Paramedics intubate the patient to secure the airway and initiate transport to the closest Trauma Center.  En route, the patient becomes increasingly bradycardic and his carotid pulse is no longer palpable.  The following rhythm is visualized on the monitor.

burn4

This patient has a non-traumatic cardiac arrest, which should be managed per TP-1210, Cardiac Arrest.   The rhythm strip shows slow pulseless electrical activity.  Treatment should be directed at the likely underlying cause(s).  In this case, profound shock from fluid losses is one likely contributing cause that can be treated in the field.  In addition, patients with burns are at risk to develop hyperkalemia, because of cell lysis and tissue necrosis.  Therefore, it is reasonable to consider treating the patient with additional Normal Saline, Calcium Chloride, and Sodium Bicarbonate for suspected hyperkalemia.  Hypoxia due to cyanide or CO toxicity are other

Paramedics initiate CPR.  They establish additional vascular access in the left upper extremity to continue aggressive fluid resuscitation suspecting profound shock as the cause of the patient’s cardiac arrest.  After administration of epinephrine 1mg IO and 2 minutes of CPR, return of spontaneous circulation (ROSC) is achieved.

On ED arrival the patient remained unresponsive, intubated.  Initial blood pressure was 149/100 and heart rate 117 after epinephrine in the field.  However, the patient quickly became hypotensive again requiring vasopressor support.  His laboratory values included a pH of 6.9, carboxyhemoglobin (HbCO) of 21%, potassium of 7, and a lactate of 15.  He was treated with additional fluids for a total of 6 liters, calcium chloride and sodium bicarbonate for hyperkalemia, and hydroxocobalamin for presumed cyanide toxicity.   After initial stabilization in the ED at the Trauma Center, he was transferred to the burn center with critical care transport for further management.

 

 

Learning Points

  • Management of burns is per TP-1220, Burns.  Management priorities for patients with severe burns include administration of high-flow oxygen, fluid resuscitation, and maintaining warmth.
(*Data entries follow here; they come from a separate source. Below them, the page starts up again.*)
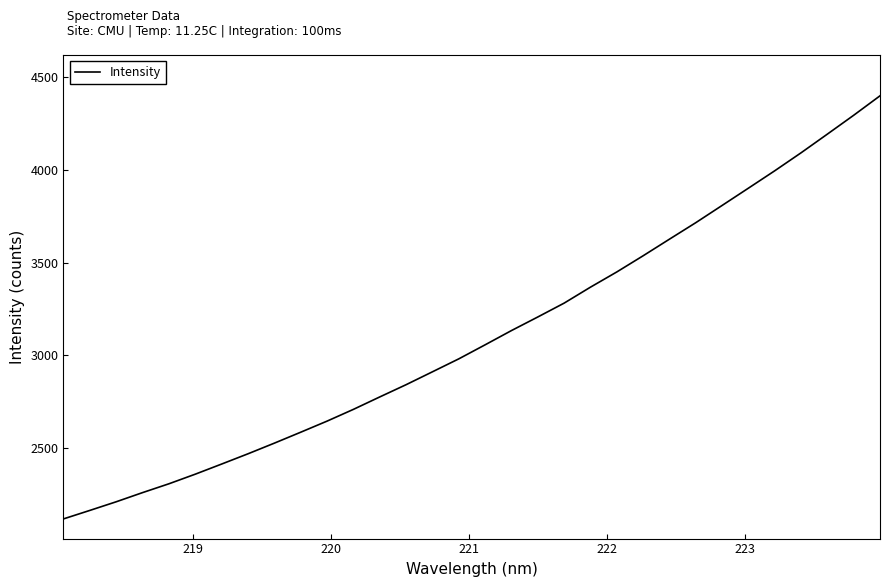

What is the difference between the maximum and minimum values?

2280.1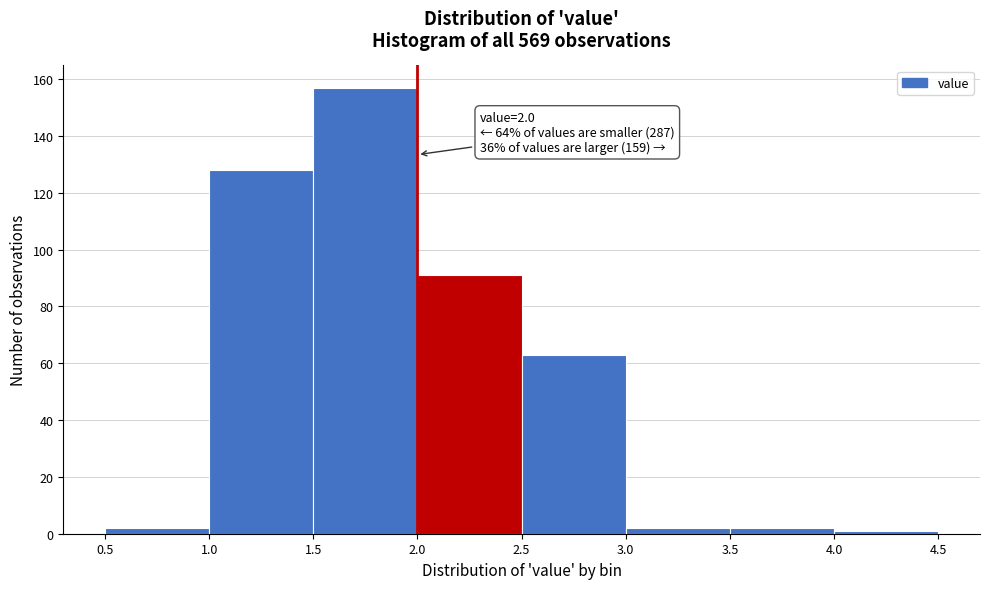

Over which range of the x-axis is the bar tallest?

1.5 to 2.0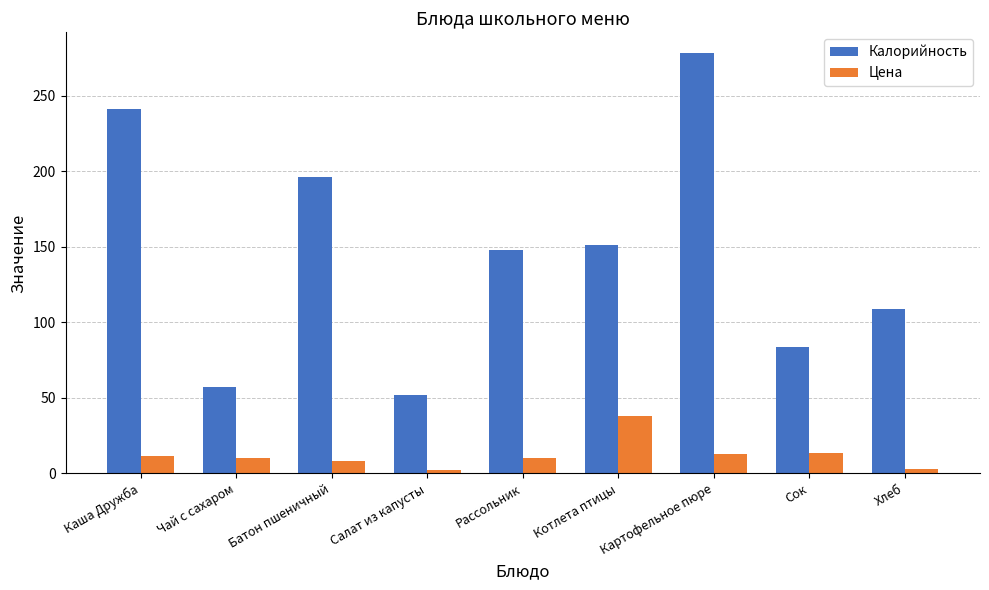

Which series has the largest range (max minus min)?

Калорийность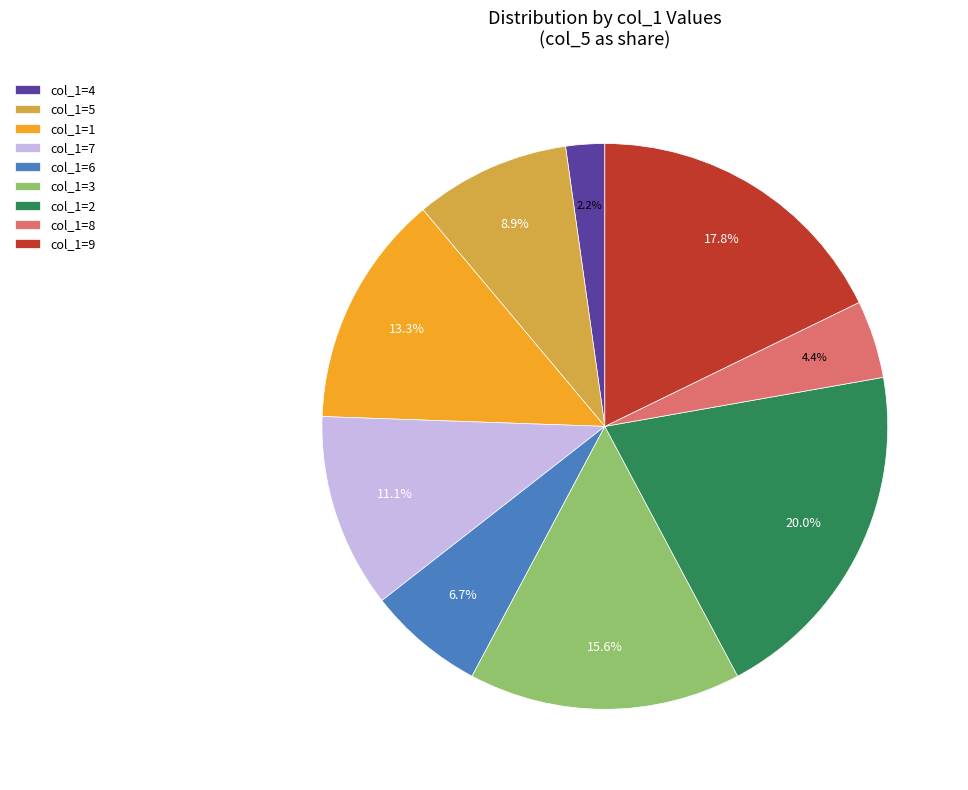

What percentage is NOT represented by col_1=4?

97.8%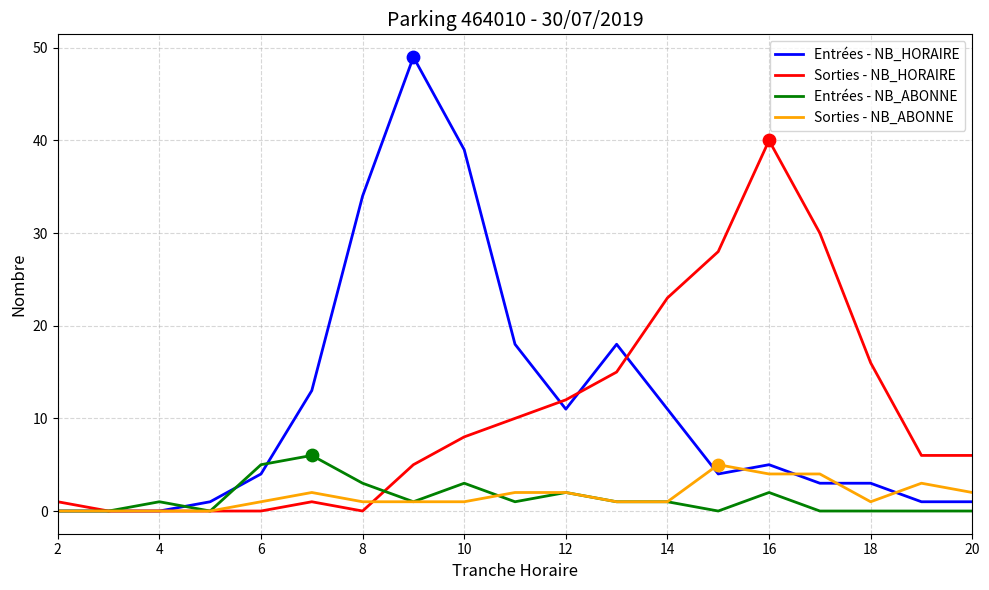

What is the maximum value for Sorties - NB_HORAIRE?

40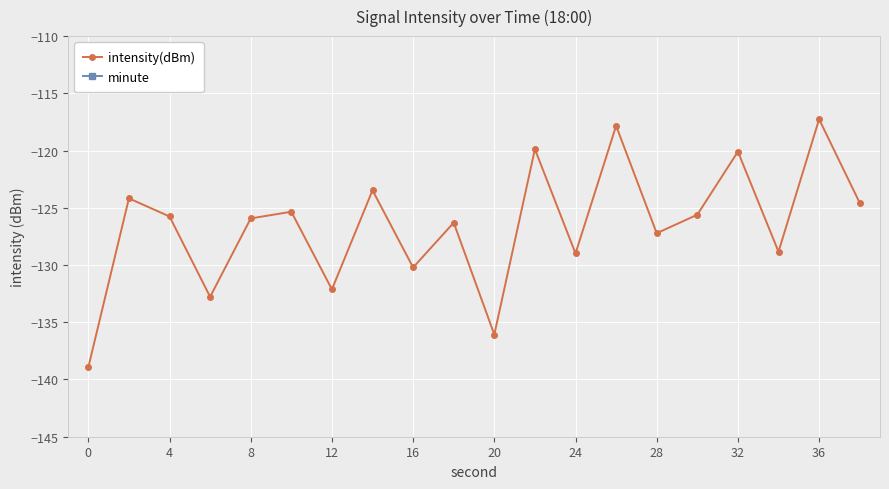

List the series in order of their peak value, highest first.

minute, intensity(dBm)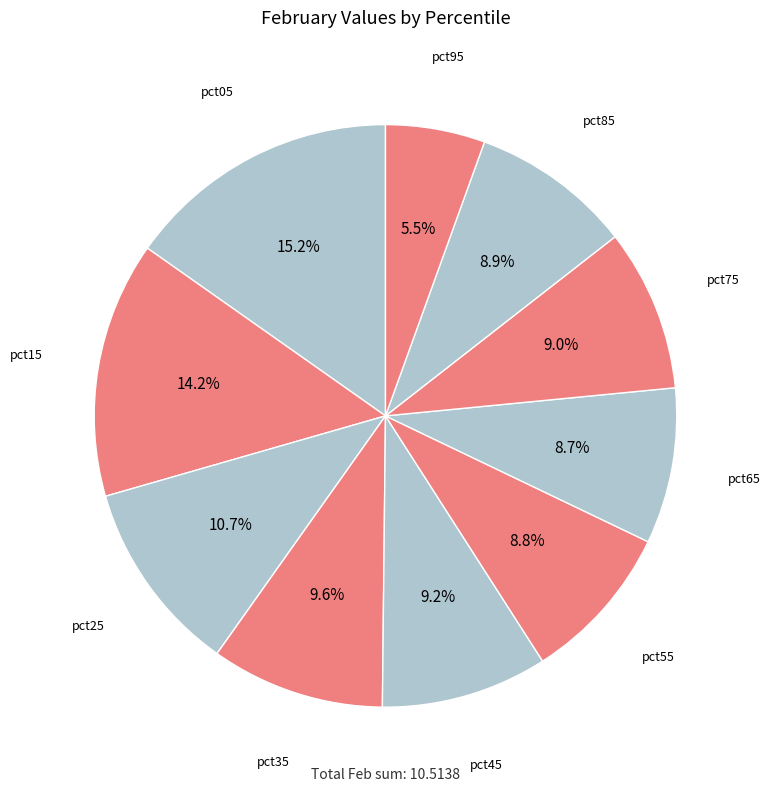

Is it true that pct55 is 1% of the pie?

False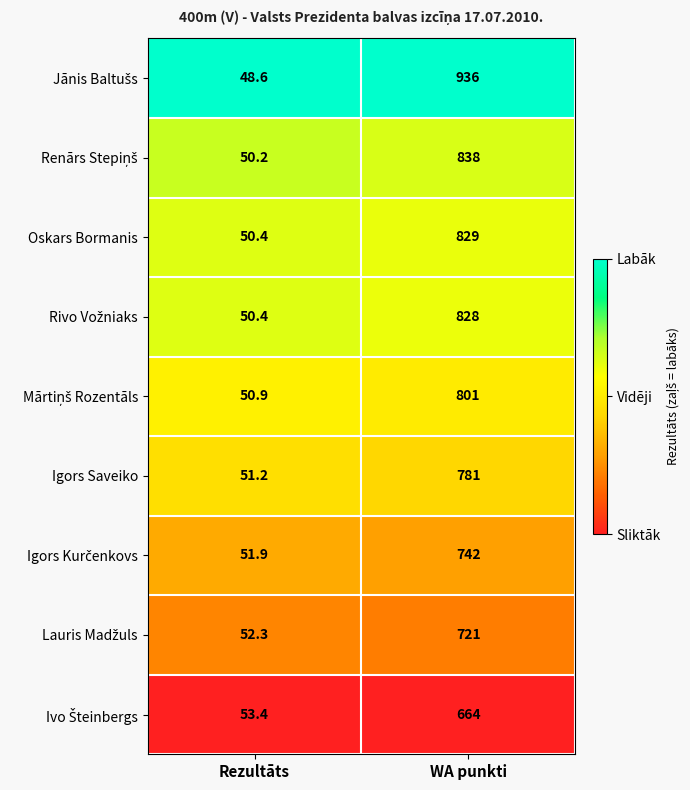

Rank the categories by Igors Saveiko value from lowest to highest.

Rezultāts, WA punkti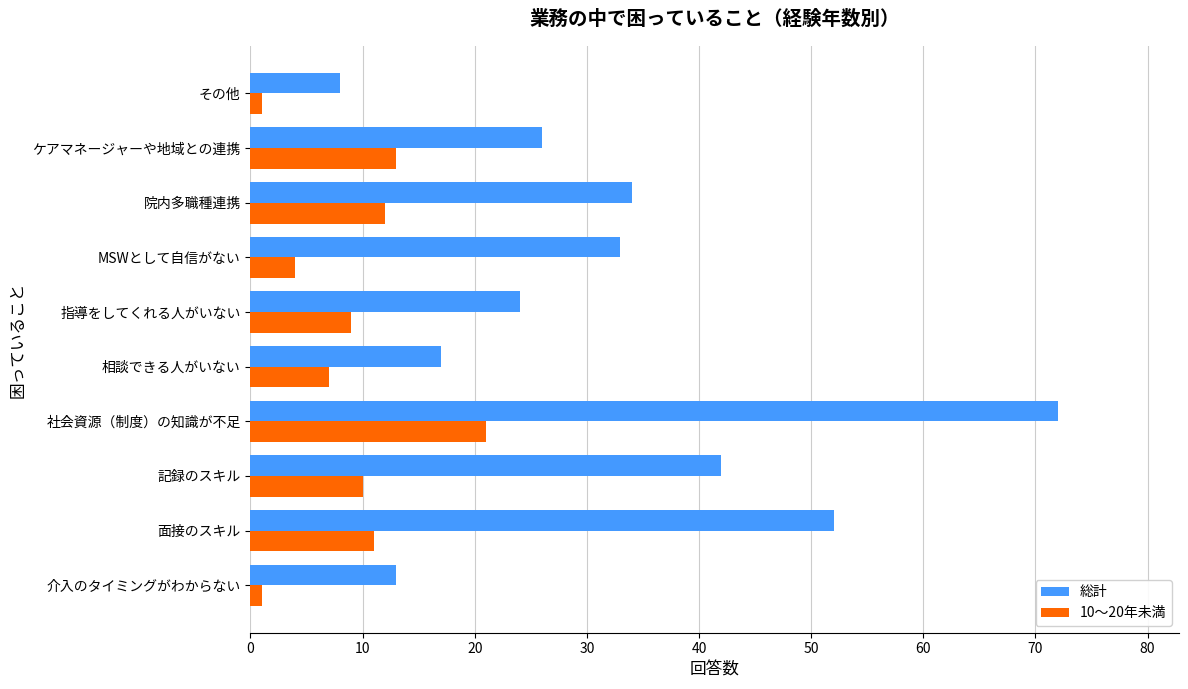

What is the average value of the 総計 series?

32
For critical patients, additional treatment protocols may apply for the management of smoke inhalation (TP-1236, Inhalation Injury) with or without respiratory failure (TP-1237, Respiratory Distress).
  • For patients with evidence of airway burns, early advanced airway placement is indicated, because of the risk of airway swelling and obstruction.
  • Victims of structure fires are at risk for CO exposure and cyanide toxicity.  For any patient exhibiting neurologic and/or cardiopulmonary symptoms, presumptive treatment should be administered with high-flow oxygen.
  • Critical burn patients are at risk for cardiac arrest due to hypovolemia, hyperkalemia, and/or complications from CO and cyanide toxicity including functional anemia and dysrhythmias.  These patients should be managed per TP-1210, Cardiac Arrest.
  • The total body surface area (TBSA) involved in the burn can be estimated with the Wallace rule of nines and/or the “rule of palm”- areas of 2nd and 3rd degree burns should be included in the estimate.
  • Adult patients with 2nd and 3rd degree burns ≥20% TBSA and pediatric patients with  ≥10% TBSA should be transported to the closest Trauma Center (or Burn Center if it is closer) within 30 minutes.
  • Burns are very painful.  For alert patients with adequate perfusion, analgesics (morphine or fentanyl) should be administered.